# Just discussing about the history but I got the wrong info



## webexplorer (Feb 28, 2009)

We were talking about Apple stuff in other day.

Here are some things that I brought up, and one of them said that I didn't understand about the business role of Apple.  I was upset about it because I was talking about Bill Gate, and now I am confused with the history.  I am pretty embarrassed about it.

Bill Gate made his OS software for IBM PC computers.  Right?  

Did he changed some of its operating system that won't work with older IBM PCs so the computer store owners are forced to buy new computers with his new OS? 

Does he requires all computer makers to pay his license (Microsoft) before they sell the computers at the stores?  If yes, then that's what he controls and makes money.  Correct?  (Same idea for Steve Jobs's Mac OSX...)

In the old days, did Bill convinced a president of IBM PC company to sign his "lifetime" contract?  It made the president stunned that Bill's business was so successful.  (I watched the movie on PBS about five years ago.)
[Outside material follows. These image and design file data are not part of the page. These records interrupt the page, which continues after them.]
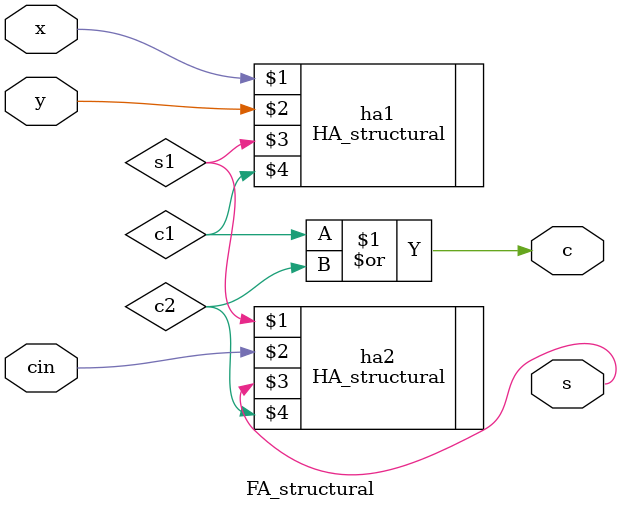
<source format=v>
`timescale 1ns / 1ps


module FA_structural(
input x,y,cin,
output s,c
    );
    wire s1,c1,c2;
    
    HA_structural ha1(x,y,s1,c1);
    HA_structural ha2(s1,cin,s,c2);
    assign c=c1|c2;
endmodule

</source>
His rights were violated because he does not let other small business owners to run it.  Somehow, he was waived by the judge.  I don't remember the whole story.  Maybe, the judge likes IBM PC better.  I dunno.
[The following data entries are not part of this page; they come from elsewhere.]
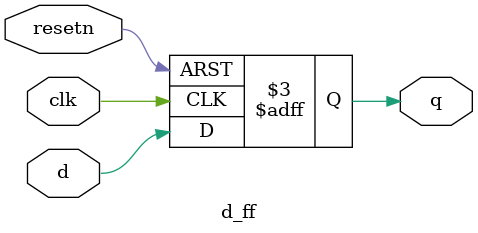
<source format=v>
module d_ff (
clk,
d,
resetn,
q);

parameter D_SIZE = 1;

input clk;
input resetn;
input [(D_SIZE-1) : 0] d;
output reg [(D_SIZE-1) : 0] q;

always@(posedge clk, negedge resetn) begin
	if(!resetn) q <= {D_SIZE{1'b0}};
	else q <= d;
end

endmodule
</source>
I am not sure about this one.  Psystar's computer parts did not work with Job's operating system.  Somehow, Pystar discovered a way to make them work properly.


----------



## ElDiabloConCaca (Mar 1, 2009)

webexplorer said:


> Bill Gate made his OS software for IBM PC computers.  Right?


Bill Gates never wrote a single line of code for his first operating system -- he purchased it from someone who had already written it, then modified it slightly.

That operating system wasn't written specifically for IBM PC computers -- it was written to run on CISC-based systems, of which the IBM PC was.  IBM was just one of Bill's first (exclusive) customers.



> Did he changed some of its operating system that won't work with older IBM PCs so the computer store owners are forced to buy new computers with his new OS?


I don't know about that, nor do I think that fact can be verified.



> Does he requires all computer makers to pay his license (Microsoft) before they sell the computers at the stores?  If yes, then that's what he controls and makes money.  Correct?  (Same idea for Steve Jobs's Mac OSX...)


Sort of correct, yes.  And no, it's much different for Apple because OS X can only be installed on Mac computers -- when a company sells Mac computers, there is no licensing fee for Mac OS X.



> In the old days, did Bill convinced a president of IBM PC company to sign his "lifetime" contract?  It made the president stunned that Bill's business was so successful.  (I watched the movie on PBS about five years ago.)


Sort of correct, yes.  It wasn't a "lifetime" contract -- rather, it was an "exclusive" contract.  It was meant to force IBM into only selling DOS/Windows with their computers.  It wasn't a "lifetime" contract because IBM now sells computers with Linux on them as well.



> His rights were violated because he does not let other small business owners to run it.  Somehow, he was waived by the judge.  I don't remember the whole story.  Maybe, the judge likes IBM PC better.  I dunno.


Who's rights?  Bill Gates?  Doesn't let other small business owners run it?  I'm not quite sure what you're trying to say here.



> I am not sure about this one.  Psystar's computer parts did not work with Job's operating system.  Somehow, Pystar discovered a way to make them work properly.


Yes, sort of.  OS X is protected and coded to only run on genuine Apple hardware that is made by Apple.  Since Apple uses pretty much the same parts as other Intel-based computer makers, in theory, OS X can run on those computers as well -- but OS X is coded so that it won't run on them.  Psystar "hacked" OS X into running on non-Apple hardware, which is in violation of the EULA of OS X and is why Apple and Psystar are currently in litigation over the issue.


----------



## Satcomer (Mar 1, 2009)

If you rent the movie "Pirates of Silicon Valley" you will get a great idea on how the early days of Apple & Microsoft went down.  Then head over to the Woz's web site and poke around. He has links to tell-all books that he says are accurate.


----------